**EXCERPTED RECORDS**

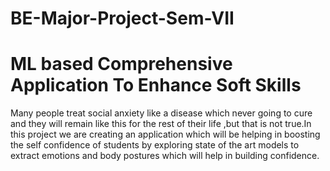 # BE-Major-Project-Sem-VII

# ML based Comprehensive Application To Enhance Soft Skills

Many people treat social anxiety like a disease which never going to cure and they will remain like this for the rest of their
life ,but that is not true.In this project we are creating an application which will be helping in
boosting the self confidence of students by exploring state of the art models to extract emotions
and body postures which will help in building confidence.

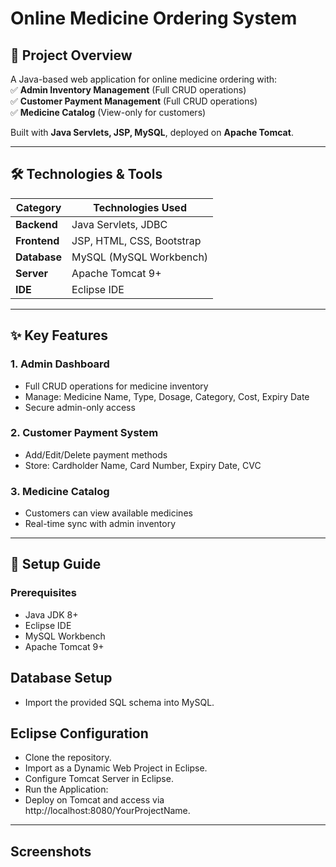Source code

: # Online Medicine Ordering System  

## 📌 Project Overview  
A Java-based web application for online medicine ordering with:  
✅ **Admin Inventory Management** (Full CRUD operations)  
✅ **Customer Payment Management** (Full CRUD operations)  
✅ **Medicine Catalog** (View-only for customers)  

Built with **Java Servlets, JSP, MySQL**, deployed on **Apache Tomcat**.  

---

## 🛠 Technologies & Tools  
| Category       | Technologies Used               |
|----------------|---------------------------------|
| **Backend**    | Java Servlets, JDBC             |
| **Frontend**   | JSP, HTML, CSS, Bootstrap       |
| **Database**   | MySQL (MySQL Workbench)         |
| **Server**     | Apache Tomcat 9+                |
| **IDE**        | Eclipse IDE                     |

---

## ✨ Key Features  

### **1. Admin Dashboard**  
- Full CRUD operations for medicine inventory  
- Manage: Medicine Name, Type, Dosage, Category, Cost, Expiry Date  
- Secure admin-only access  

### **2. Customer Payment System**  
- Add/Edit/Delete payment methods  
- Store: Cardholder Name, Card Number, Expiry Date, CVC  

### **3. Medicine Catalog**  
- Customers can view available medicines  
- Real-time sync with admin inventory  

---

## 🚀 Setup Guide  

### Prerequisites  
- Java JDK 8+  
- Eclipse IDE  
- MySQL Workbench  
- Apache Tomcat 9+  

## Database Setup
- Import the provided SQL schema into MySQL.

## Eclipse Configuration
- Clone the repository.
- Import as a Dynamic Web Project in Eclipse.
- Configure Tomcat Server in Eclipse.
- Run the Application:
- Deploy on Tomcat and access via http://localhost:8080/YourProjectName.

---

## Screenshots
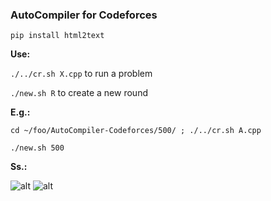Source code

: 
### AutoCompiler for Codeforces

`pip install html2text`

**Use:**

`./../cr.sh X.cpp` to run a problem

`./new.sh R` to create a new round

**E.g.:**

`cd ~/foo/AutoCompiler-Codeforces/500/ ; ./../cr.sh A.cpp`

`./new.sh 500`

**Ss.:**

![alt](http://i.imgur.com/qgULh9a.png)
![alt](http://i.imgur.com/PePNBXD.png)

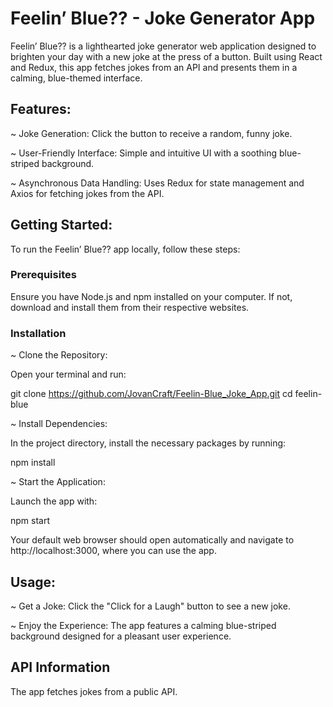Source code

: # Feelin’ Blue?? - Joke Generator App

Feelin’ Blue?? is a lighthearted joke generator web application designed to brighten your day with a new joke at the press of a button. Built using React and Redux, this app fetches jokes from an API and presents them in a calming, blue-themed interface.

## Features:

~ Joke Generation: Click the button to receive a random, funny joke.

~ User-Friendly Interface: Simple and intuitive UI with a soothing blue-striped background.

~ Asynchronous Data Handling: Uses Redux for state management and Axios for fetching jokes from the API.


## Getting Started:

To run the Feelin’ Blue?? app locally, follow these steps:

### Prerequisites

Ensure you have Node.js and npm installed on your computer. If not, download and install them from their respective websites.

### Installation

~ Clone the Repository:

Open your terminal and run:

git clone https://github.com/JovanCraft/Feelin-Blue_Joke_App.git
cd feelin-blue

~ Install Dependencies:

In the project directory, install the necessary packages by running:

npm install

~ Start the Application:

Launch the app with:

npm start

Your default web browser should open automatically and navigate to http://localhost:3000, where you can use the app.

## Usage:

~ Get a Joke: Click the "Click for a Laugh" button to see a new joke.

~ Enjoy the Experience: The app features a calming blue-striped background designed for a pleasant user experience.

## API Information

The app fetches jokes from a public API.


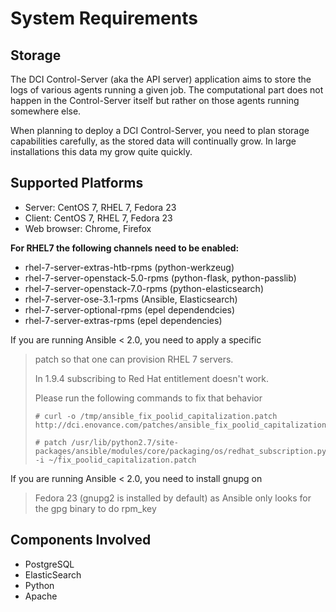 # System Requirements

## Storage

The DCI Control-Server (aka the API server) application aims to store the logs of various agents running a given job. The computational part does not happen in the Control-Server itself but rather on those agents running somewhere else.

When planning to deploy a DCI Control-Server, you need to plan storage capabilities carefully, as the stored data will continually grow. In large installations this data my grow quite quickly.

## Supported Platforms

 * Server: CentOS 7, RHEL 7, Fedora 23
 * Client: CentOS 7, RHEL 7, Fedora 23
 * Web browser: Chrome, Firefox

**For RHEL7 the following channels need to be enabled:**

 * rhel-7-server-extras-htb-rpms (python-werkzeug)
 * rhel-7-server-openstack-5.0-rpms (python-flask, python-passlib)
 * rhel-7-server-openstack-7.0-rpms (python-elasticsearch)
 * rhel-7-server-ose-3.1-rpms (Ansible, Elasticsearch)
 * rhel-7-server-optional-rpms (epel dependendcies)
 * rhel-7-server-extras-rpms (epel dependencies)

If you are running Ansible &lt; 2.0, you need to apply a specific

> patch so that one can provision RHEL 7 servers.
>
> In 1.9.4 subscribing to Red Hat entitlement doesn't work.
>
> Please run the following commands to fix that behavior
>
>     # curl -o /tmp/ansible_fix_poolid_capitalization.patch http://dci.enovance.com/patches/ansible_fix_poolid_capitalization.patch
>
>     # patch /usr/lib/python2.7/site-packages/ansible/modules/core/packaging/os/redhat_subscription.py -i ~/fix_poolid_capitalization.patch

If you are running Ansible &lt; 2.0, you need to install gnupg on

> Fedora 23 (gnupg2 is installed by default) as Ansible only looks for the gpg binary to do rpm\_key

## Components Involved

 * PostgreSQL
 * ElasticSearch
 * Python
 * Apache

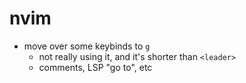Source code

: # nvim
- move over some keybinds to `g`
    - not really using it, and it's shorter than `<leader>`
    - comments, LSP "go to", etc
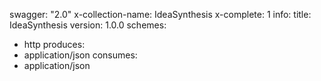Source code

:swagger: "2.0"
x-collection-name: IdeaSynthesis
x-complete: 1
info:
  title: IdeaSynthesis
  version: 1.0.0
schemes:
- http
produces:
- application/json
consumes:
- application/json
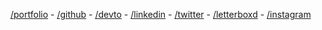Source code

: [/portfolio](https://www.kopiro.me) - [/github](https://github.com/kopiro) - [/devto](https://dev.to/kopiro) - [/linkedin](https://www.linkedin.com/in/destefanoflavio) - [/twitter](https://twitter.com/destefanoflavio) - [/letterboxd](https://letterboxd.com/kopiro) - [/instagram](https://www.instagram.com/destefanoflavio)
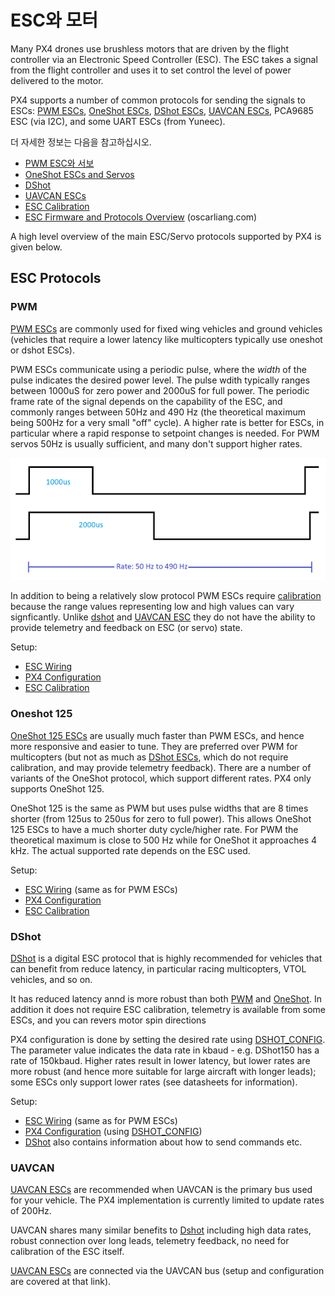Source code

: # ESC와 모터

Many PX4 drones use brushless motors that are driven by the flight controller via an Electronic Speed Controller (ESC). The ESC takes a signal from the flight controller and uses it to set control the level of power delivered to the motor.

PX4 supports a number of common protocols for sending the signals to ESCs: [PWM ESCs](../peripherals/pwm_escs_and_servo.md), [OneShot ESCs](../peripherals/oneshot.md), [DShot ESCs](../peripherals/dshot.md), [UAVCAN ESCs](../peripherals/uavcan_escs.md), PCA9685 ESC (via I2C), and some UART ESCs (from Yuneec).

더 자세한 정보는 다음을 참고하십시오.
* [PWM ESC와 서보](../peripherals/pwm_escs_and_servo.md)
* [OneShot ESCs and Servos](../peripherals/oneshot.md)
* [DShot](../peripherals/dshot.md)
* [UAVCAN ESCs](../peripherals/uavcan_escs.md)
* [ESC Calibration](../advanced_config/esc_calibration.md)
* [ESC Firmware and Protocols Overview](https://oscarliang.com/esc-firmware-protocols/) (oscarliang.com)

A high level overview of the main ESC/Servo protocols supported by PX4 is given below.

## ESC Protocols

### PWM

[PWM ESCs](../peripherals/pwm_escs_and_servo.md) are commonly used for fixed wing vehicles and ground vehicles (vehicles that require a lower latency like multicopters typically use oneshot or dshot ESCs).

PWM ESCs communicate using a periodic pulse, where the *width* of the pulse indicates the desired power level. The pulse wdith typically ranges between 1000uS for zero power and 2000uS for full power. The periodic frame rate of the signal depends on the capability of the ESC, and commonly ranges between 50Hz and 490 Hz (the theoretical maximum being 500Hz for a very small "off" cycle). A higher rate is better for ESCs, in particular where a rapid response to setpoint changes is needed. For PWM servos 50Hz is usually sufficient, and many don't support higher rates.

![duty cycle for PWM](../../assets/peripherals/esc_pwm_duty_cycle.png)

In addition to being a relatively slow protocol PWM ESCs require [calibration](../advanced_config/esc_calibration.md) because the range values representing low and high values can vary signficantly. Unlike [dshot](#dshot) and [UAVCAN ESC](#UAVCAN) they do not have the ability to provide telemetry and feedback on ESC (or servo) state.

Setup:
- [ESC Wiring](../peripherals/pwm_escs_and_servo.md)
- [PX4 Configuration](../peripherals/pwm_escs_and_servo.md#px4-configuration)
- [ESC Calibration](../advanced_config/esc_calibration.md)



### Oneshot 125

[OneShot 125 ESCs](../peripherals/oneshot.md) are usually much faster than PWM ESCs, and hence more responsive and easier to tune. They are preferred over PWM for multicopters (but not as much as [DShot ESCs](#dshot), which do not require calibration, and may provide telemetry feedback). There are a number of variants of the OneShot protocol, which support different rates. PX4 only supports OneShot 125.

OneShot 125 is the same as PWM but uses pulse widths that are 8 times shorter (from 125us to 250us for zero to full power). This allows OneShot 125 ESCs to have a much shorter duty cycle/higher rate. For PWM the theoretical maximum is close to 500 Hz while for OneShot it approaches 4 kHz. The actual supported rate depends on the ESC used.

Setup:
- [ESC Wiring](../peripherals/pwm_escs_and_servo.md) (same as for PWM ESCs)
- [PX4 Configuration](../peripherals/oneshot.md#px4-configuration)
- [ESC Calibration](../advanced_config/esc_calibration.md)

### DShot

[DShot](../peripherals/dshot.md) is a digital ESC protocol that is highly recommended for vehicles that can benefit from reduce latency, in particular racing multicopters, VTOL vehicles, and so on.

It has reduced latency annd is more robust than both [PWM](#pwm) and [OneShot](#oneshot). In addition it does not require ESC calibration, telemetry is available from some ESCs, and you can revers motor spin directions

PX4 configuration is done by setting the desired rate using [DSHOT_CONFIG](../advanced_config/parameter_reference.md#DSHOT_CONFIG). The parameter value indicates the data rate in kbaud - e.g. DShot150 has a rate of 150kbaud. Higher rates result in lower latency, but lower rates are more robust (and hence more suitable for large aircraft with longer leads); some ESCs only support lower rates (see datasheets for information).

Setup:
- [ESC Wiring](../peripherals/pwm_escs_and_servo.md) (same as for PWM ESCs)
- [PX4 Configuration](../peripherals/dshot.md#configuration) (using [DSHOT_CONFIG](../advanced_config/parameter_reference.md#DSHOT_CONFIG))
- [DShot](../peripherals/dshot.md) also contains information about how to send commands etc.

### UAVCAN

[UAVCAN ESCs](../peripherals/uavcan_escs.md) are recommended when UAVCAN is the primary bus used for your vehicle. The PX4 implementation is currently limited to update rates of 200Hz.

UAVCAN shares many similar benefits to [Dshot](#dshot) including high data rates, robust connection over long leads, telemetry feedback, no need for calibration of the ESC itself.

[UAVCAN ESCs](../peripherals/uavcan_escs.md) are connected via the UAVCAN bus (setup and configuration are covered at that link).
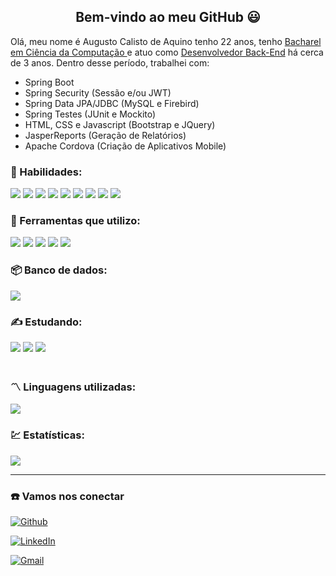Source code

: <h2 align="center"> Bem-vindo ao meu GitHub 😃 </h2>

<p> 
Olá, meu nome é Augusto Calisto de Aquino tenho 22 anos, tenho <u> Bacharel em Ciência da Computação </u> e atuo como <u>Desenvolvedor Back-End</u> há cerca de 3 anos. Dentro desse período, trabalhei com:

- Spring Boot
- Spring Security (Sessão e/ou JWT)
- Spring Data JPA/JDBC (MySQL e Firebird)
- Spring Testes (JUnit e Mockito)
- HTML, CSS e Javascript (Bootstrap e JQuery)
- JasperReports (Geração de Relatórios)
- Apache Cordova (Criação de Aplicativos Mobile)
</p>

### 🔨 Habilidades:

<div>
    <span> 
        <img src="https://img.shields.io/badge/Java-orange?style=for-the-badge&logo=openjdk&logoColor=white"/>
        <img src="https://img.shields.io/badge/Spring Boot-6DB33F?style=for-the-badge&logo=spring&logoColor=white"/>
        <img src="https://img.shields.io/badge/-HTML-E34F26?style=for-the-badge&logo=html5&logoColor=white"/>
        <img src="https://img.shields.io/badge/CSS3-1572B6?style=for-the-badge&logo=css3&logoColor=white"/>
        <img src="https://img.shields.io/badge/-Git-red?style=for-the-badge&logo=Git&logoColor=white"/>
        <img src="https://img.shields.io/badge/-Javascript-yellow?style=for-the-badge&logo=Javascript&logoColor=white"/>
        <img src="https://img.shields.io/badge/-Thymeleaf-darkgreen?style=for-the-badge&logo=Thymeleaf&logoColor=white"/>
        <img src="https://img.shields.io/badge/-Bootstrap-purple?style=for-the-badge&logo=Bootstrap&logoColor=white"/>
        <img src="https://img.shields.io/badge/Vue.js-35495E?style=for-the-badge&logo=vuedotjs&logoColor=4FC08D"/>
    </span>
</div>
        
### 🧰 Ferramentas que utilizo:
<div>
    <span>
        <img src="https://img.shields.io/badge/Trello-0052CC?style=for-the-badge&logo=Trello"/>
        <img src="https://img.shields.io/badge/Eclipse-2C2255?style=for-the-badge&logo=eclipse&logoColor=white"/>
        <img src="https://img.shields.io/badge/Postman-FF6C37?style=for-the-badge&logo=Postman&logoColor=white"/>
        <img src="https://img.shields.io/badge/VSCode-0078D4?style=for-the-badge&logo=visual%20studio%20code&logoColor=white"/>
        <img src="https://img.shields.io/badge/Dbeaver-372923?style=for-the-badge&logo=dbeaver&logoColor=white"/>
    </span>
</div>
    
### 📦 Banco de dados:
<div>
    <span>
        <img src="https://img.shields.io/badge/-MySQL-blue?style=for-the-badge&logo=MySQL&logoColor=white"/>
    </span>
</div>

### ✍️ Estudando:

<div>
    <span>
        <img src="https://img.shields.io/badge/Angular-ff0000?style=for-the-badge&logo=Angular&logoColor=white%22/%3E"/>
        <img src="https://img.shields.io/badge/JUnit-25A162?style=for-the-badge&logo=jUnit5&logoColor=white"/>
        <img src="https://img.shields.io/badge/Linux-FCC624?style=for-the-badge&logo=linux&logoColor=black"/>
    </span>
</div> <br/>
       
<h3> 〽️ Linguagens utilizadas: </h3>            
<img src="https://github-readme-stats.vercel.app/api/top-langs/?username=Augusto-Calisto&theme=blue-green"/>

<h3> 💹 Estatísticas: </h3>            
<img src="https://github-readme-stats.vercel.app/api?username=augusto-calisto&show_icons=true&theme=merko"/>
        
<hr/>

### ☎️ Vamos nos conectar
[![Github](https://img.shields.io/badge/Github-000?style=for-the-badge&logo=Github)](https://github.com/Augusto-Calisto)

[![LinkedIn](https://img.shields.io/badge/LinkedIn-blue?style=for-the-badge&logo=LinkedIn)](https://br.linkedin.com/in/augusto-calisto-27b899195)

[![Gmail](https://img.shields.io/badge/Gmail-fff?style=for-the-badge&logo=Gmail)](mailto:augustoaquino007@gmail.com)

**TASK TO COMPLETE**
Please copy every line of the records above in which "with" appears.

**SOLVED EXERCISE**
A Java-based web application for online medicine ordering with:  
Built with **Java Servlets, JSP, MySQL**, deployed on **Apache Tomcat**.  
- Real-time sync with admin inventory  
Feelin’ Blue?? is a lighthearted joke generator web application designed to brighten your day with a new joke at the press of a button. Built using React and Redux, this app fetches jokes from an API and presents them in a calming, blue-themed interface.
~ User-Friendly Interface: Simple and intuitive UI with a soothing blue-striped background.
Launch the app with:
PX4 configuration is done by setting the desired rate using [DSHOT_CONFIG](../advanced_config/parameter_reference.md#DSHOT_CONFIG). The parameter value indicates the data rate in kbaud - e.g. DShot150 has a rate of 150kbaud. Higher rates result in lower latency, but lower rates are more robust (and hence more suitable for large aircraft with longer leads); some ESCs only support lower rates (see datasheets for information).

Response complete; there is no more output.